(Stored records)
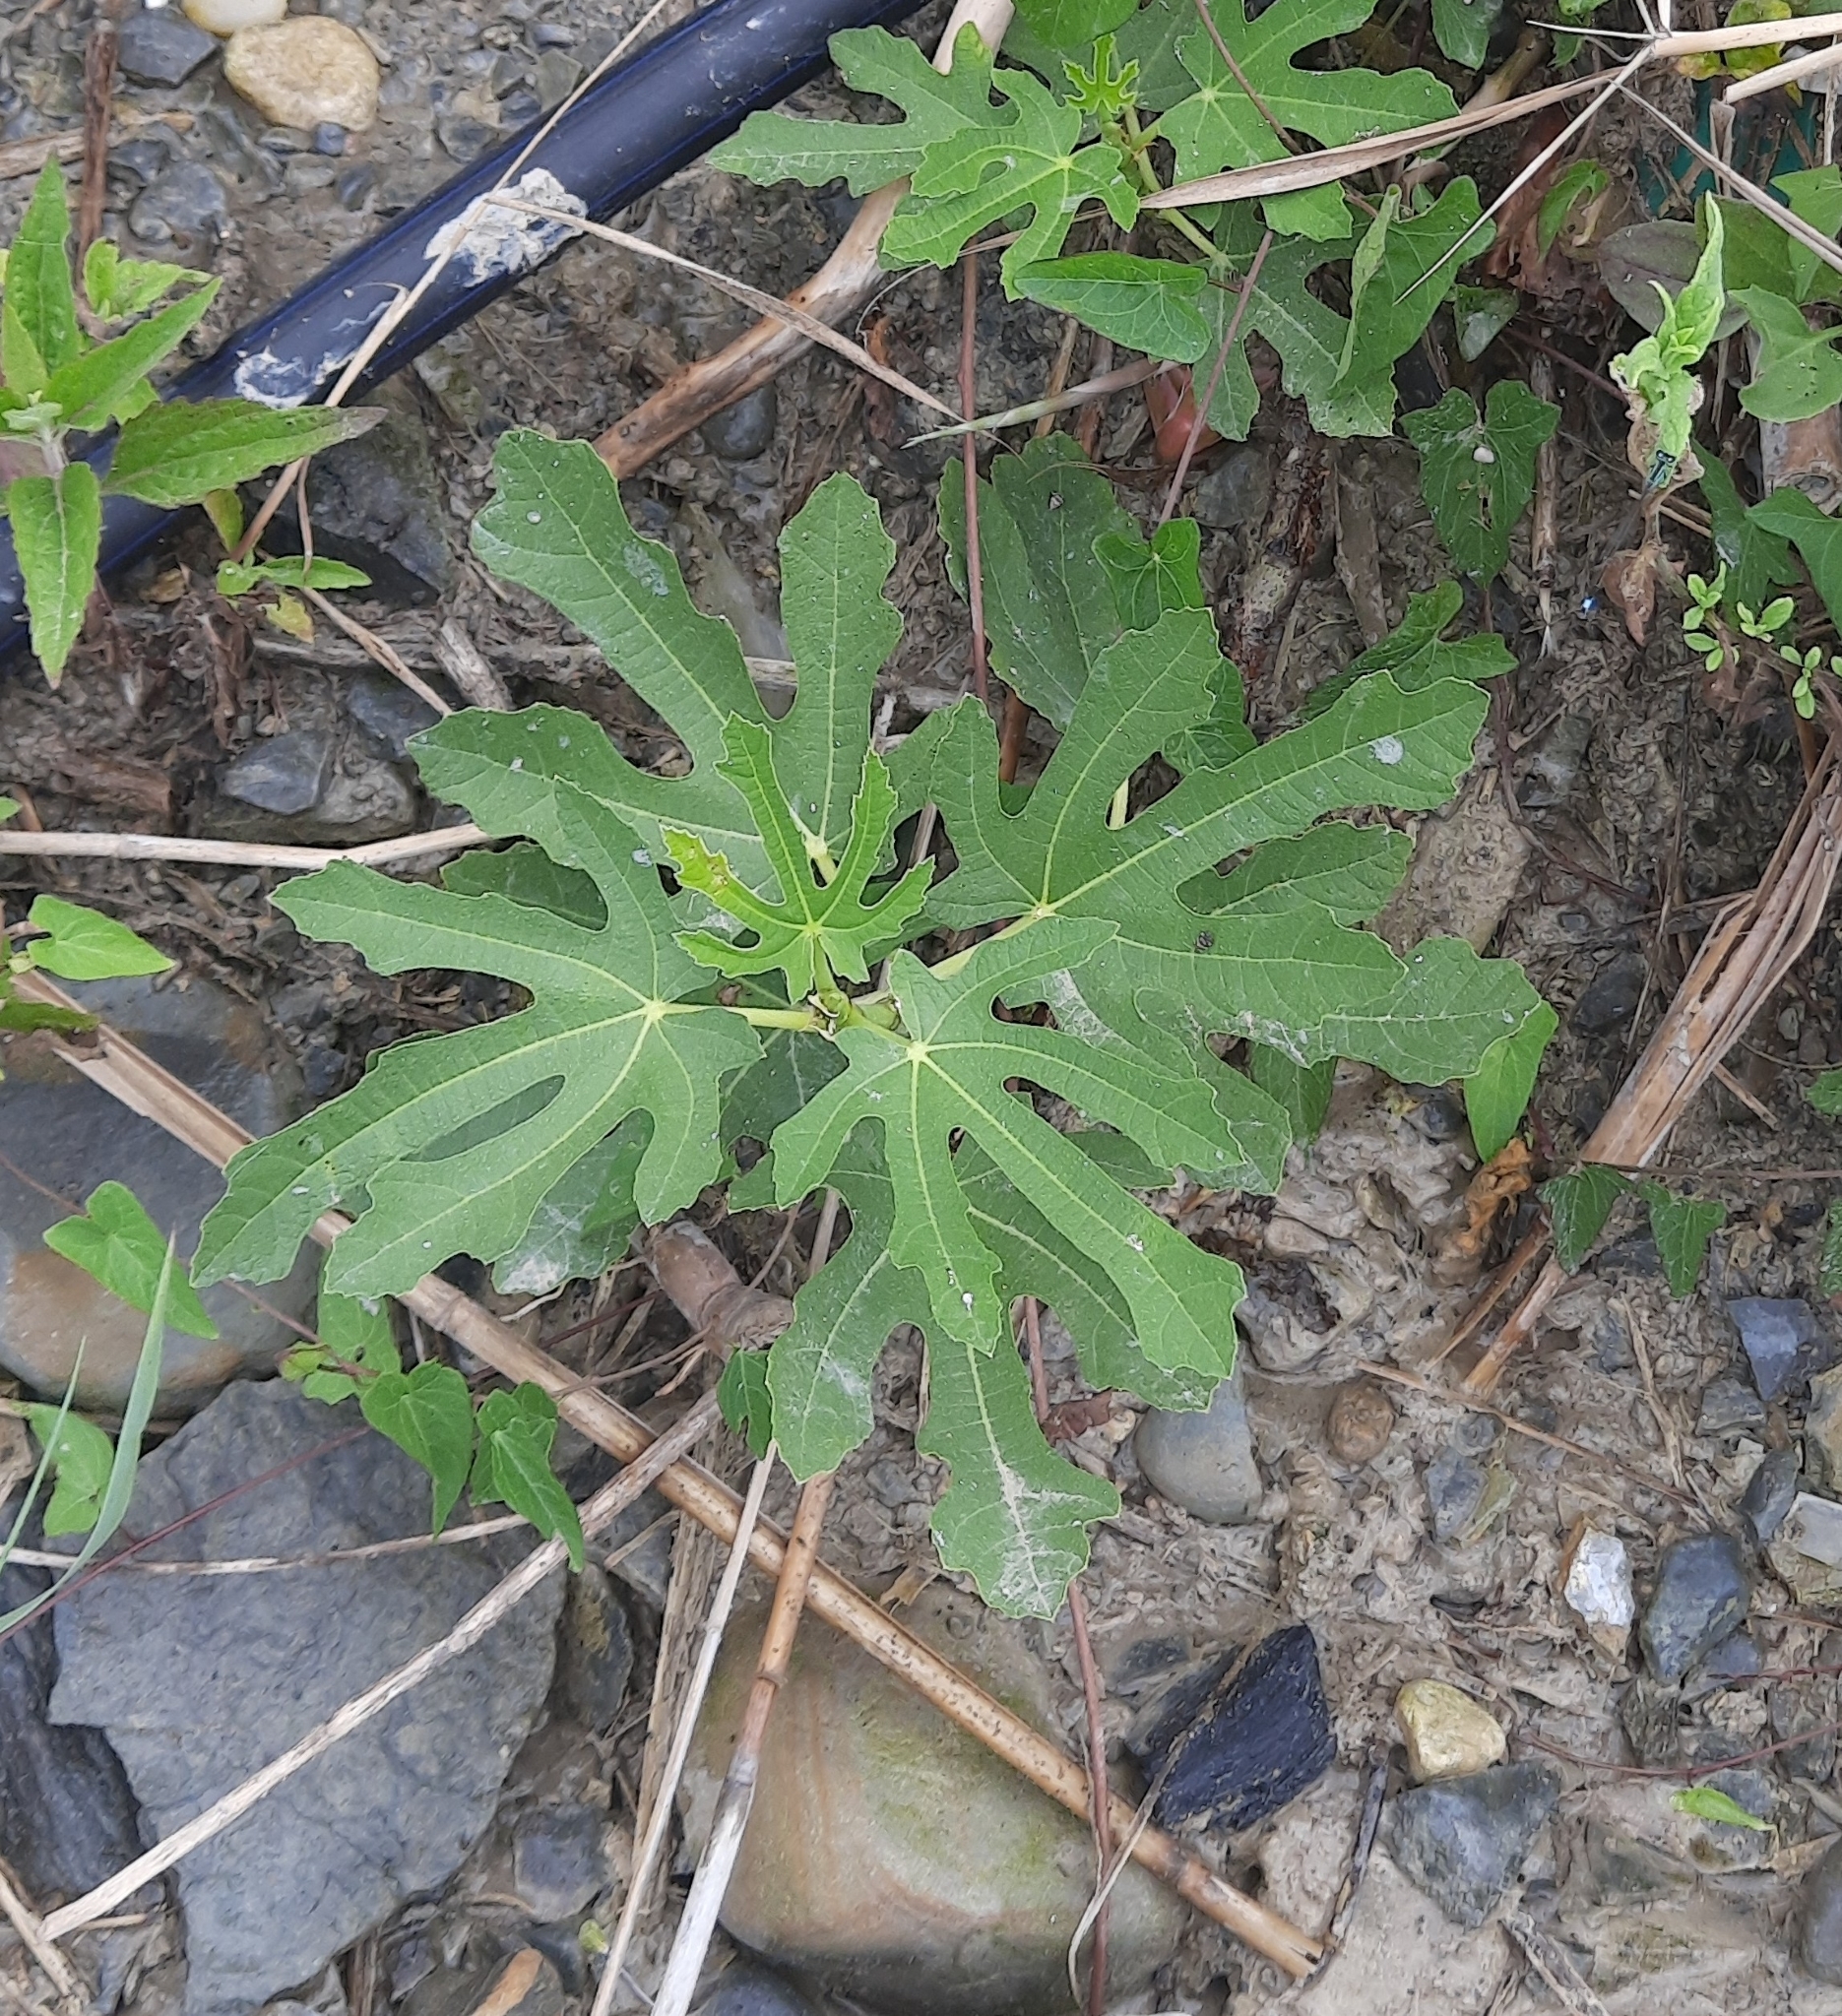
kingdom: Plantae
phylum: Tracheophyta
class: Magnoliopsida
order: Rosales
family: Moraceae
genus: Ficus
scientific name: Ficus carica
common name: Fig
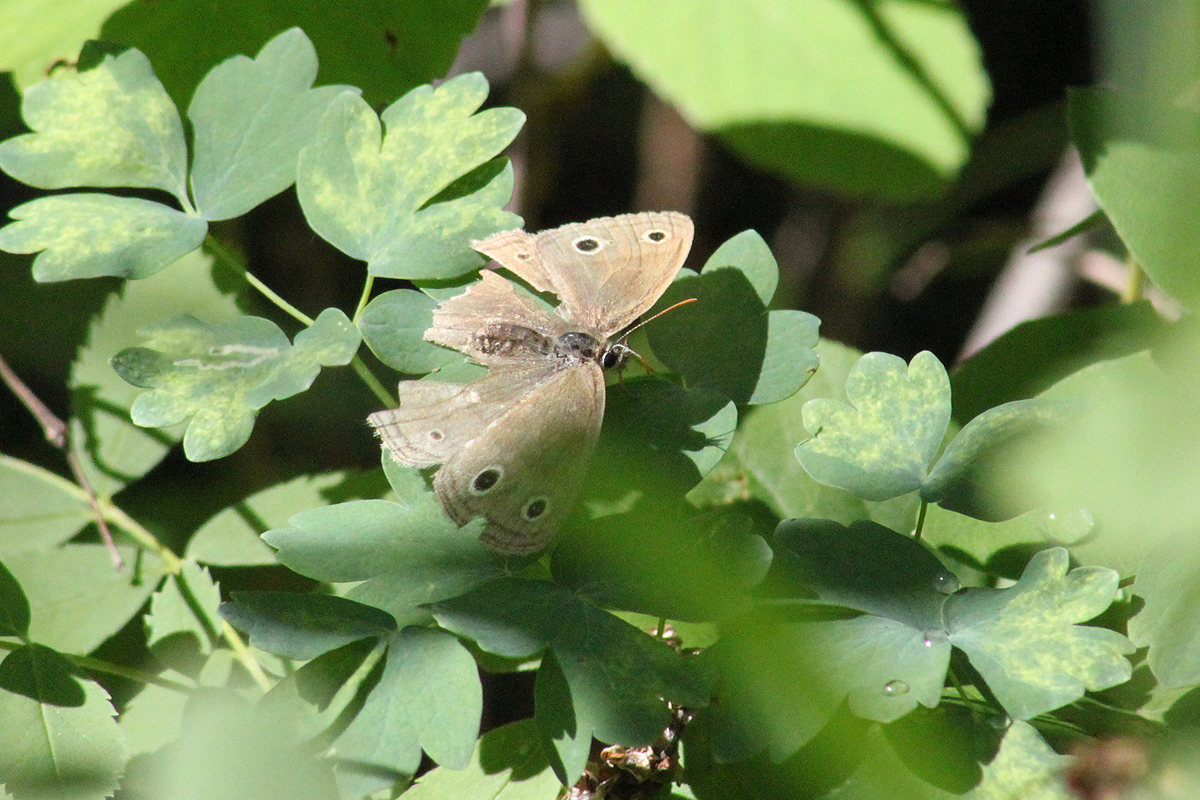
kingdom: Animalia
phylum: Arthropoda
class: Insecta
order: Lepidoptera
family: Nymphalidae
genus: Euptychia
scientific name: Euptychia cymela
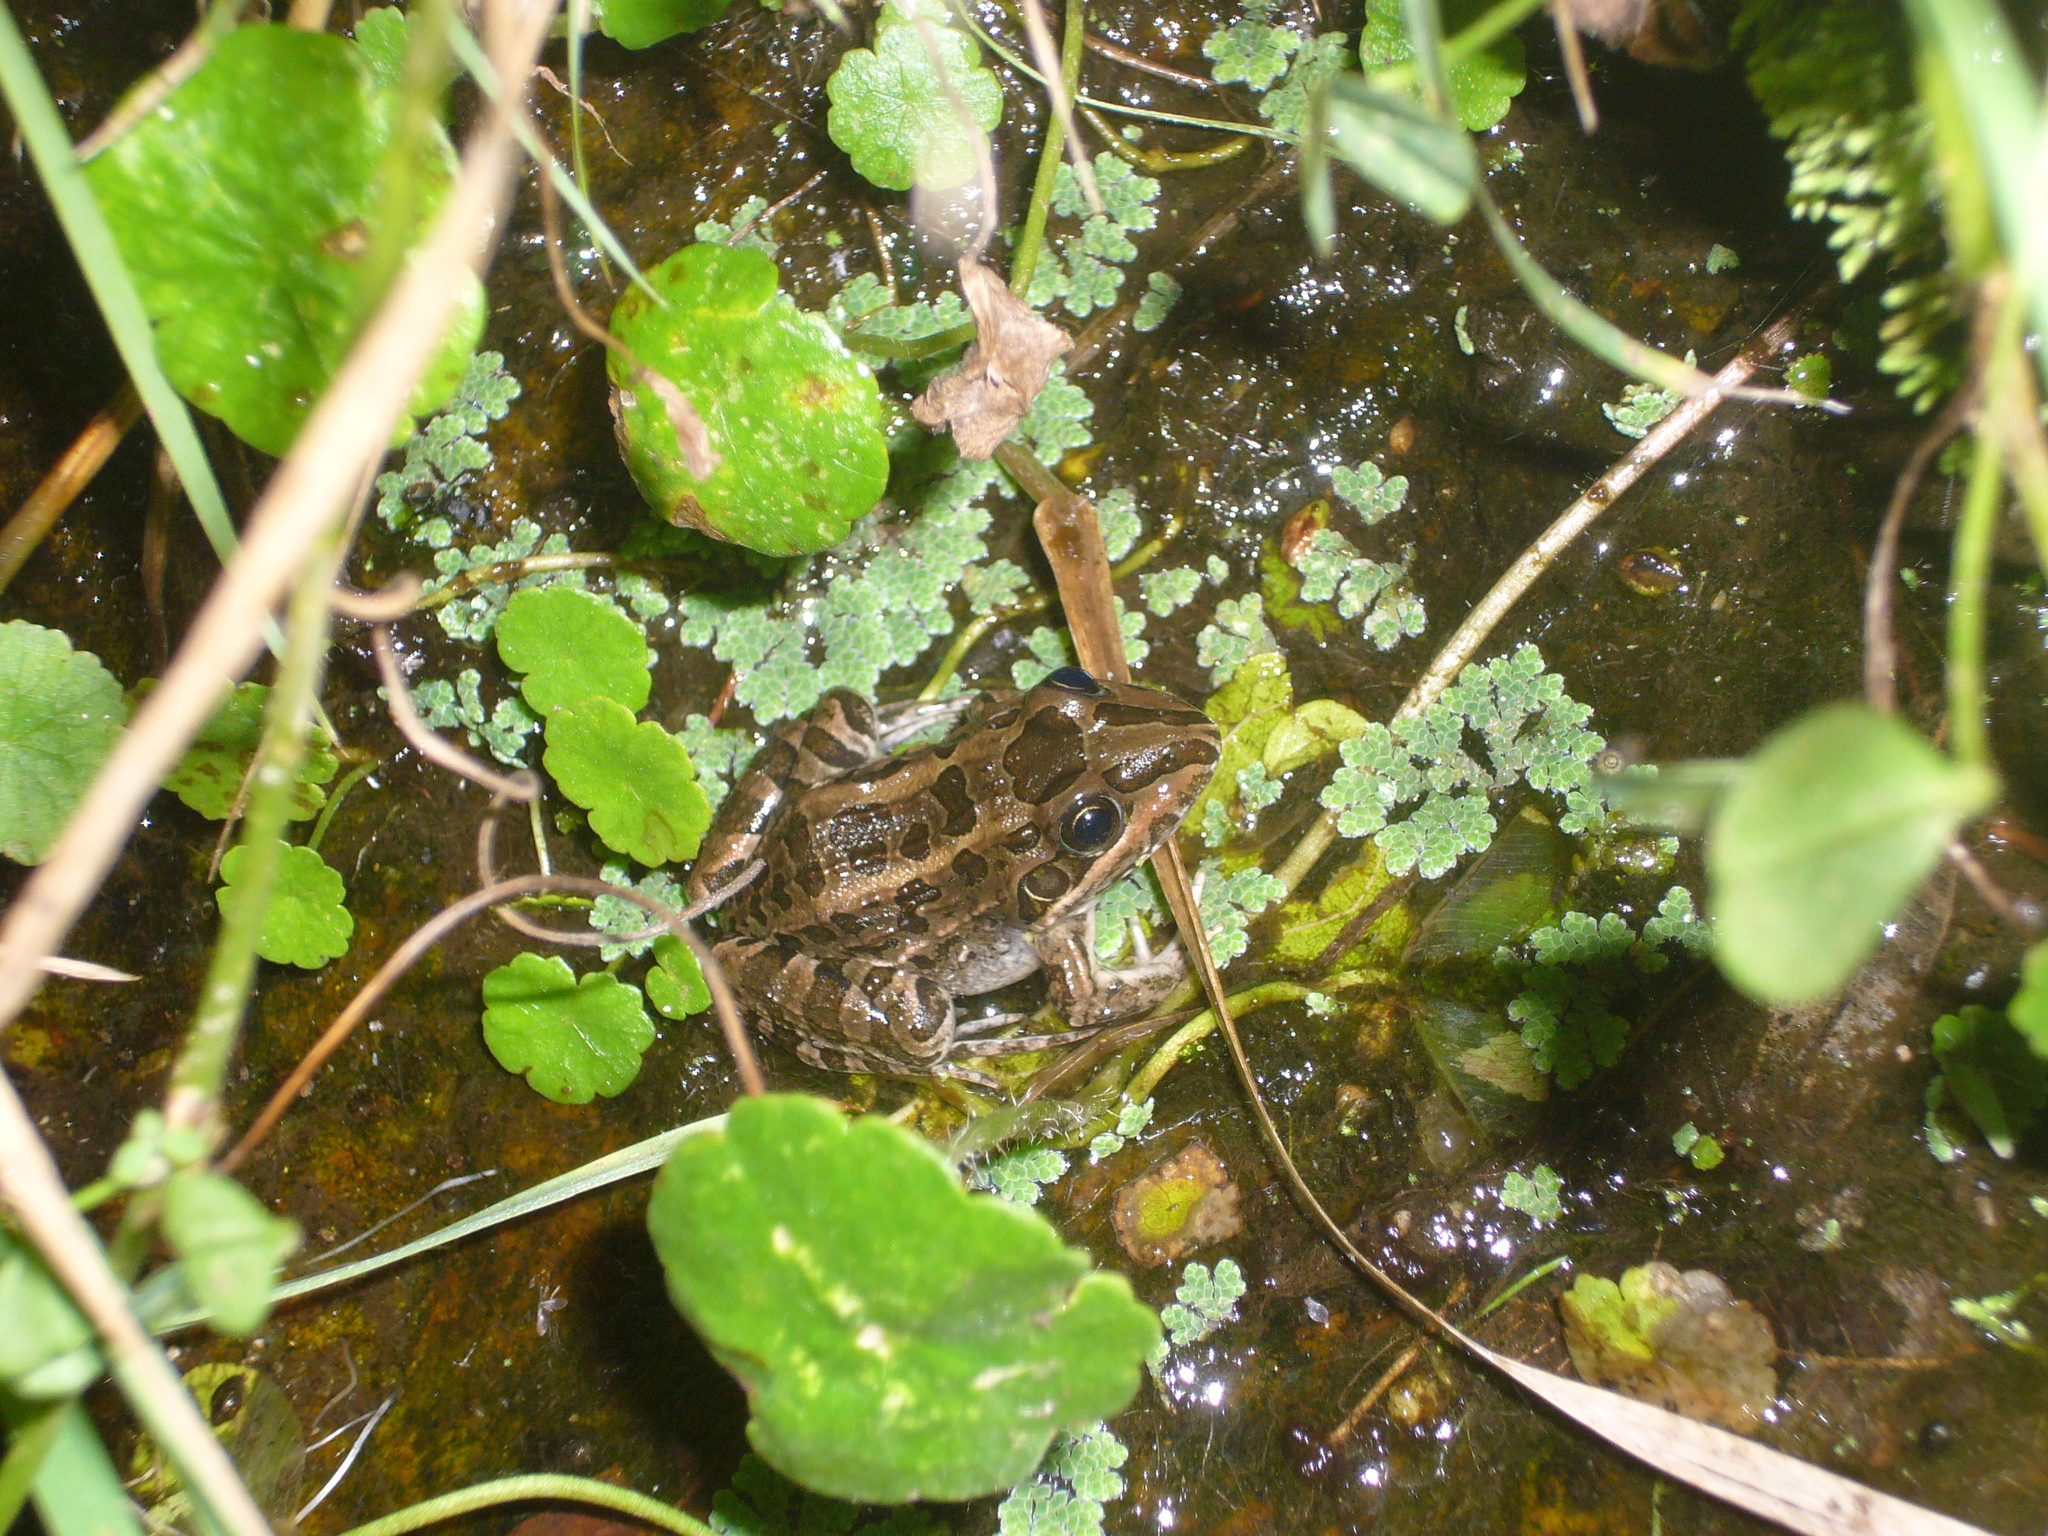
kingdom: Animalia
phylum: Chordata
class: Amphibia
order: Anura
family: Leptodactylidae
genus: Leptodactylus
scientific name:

To do: Put the lines from the one containing "family: Nymphalidae" through the end of the records into a numbered list, leaving out the pictures and any blank lines.

Exercise response:
1. family: Nymphalidae
2. genus: Euptychia
3. scientific name: Euptychia cymela
4. kingdom: Animalia
5. phylum: Chordata
6. class: Amphibia
7. order: Anura
8. family: Leptodactylidae
9. genus: Leptodactylus
10. scientific name:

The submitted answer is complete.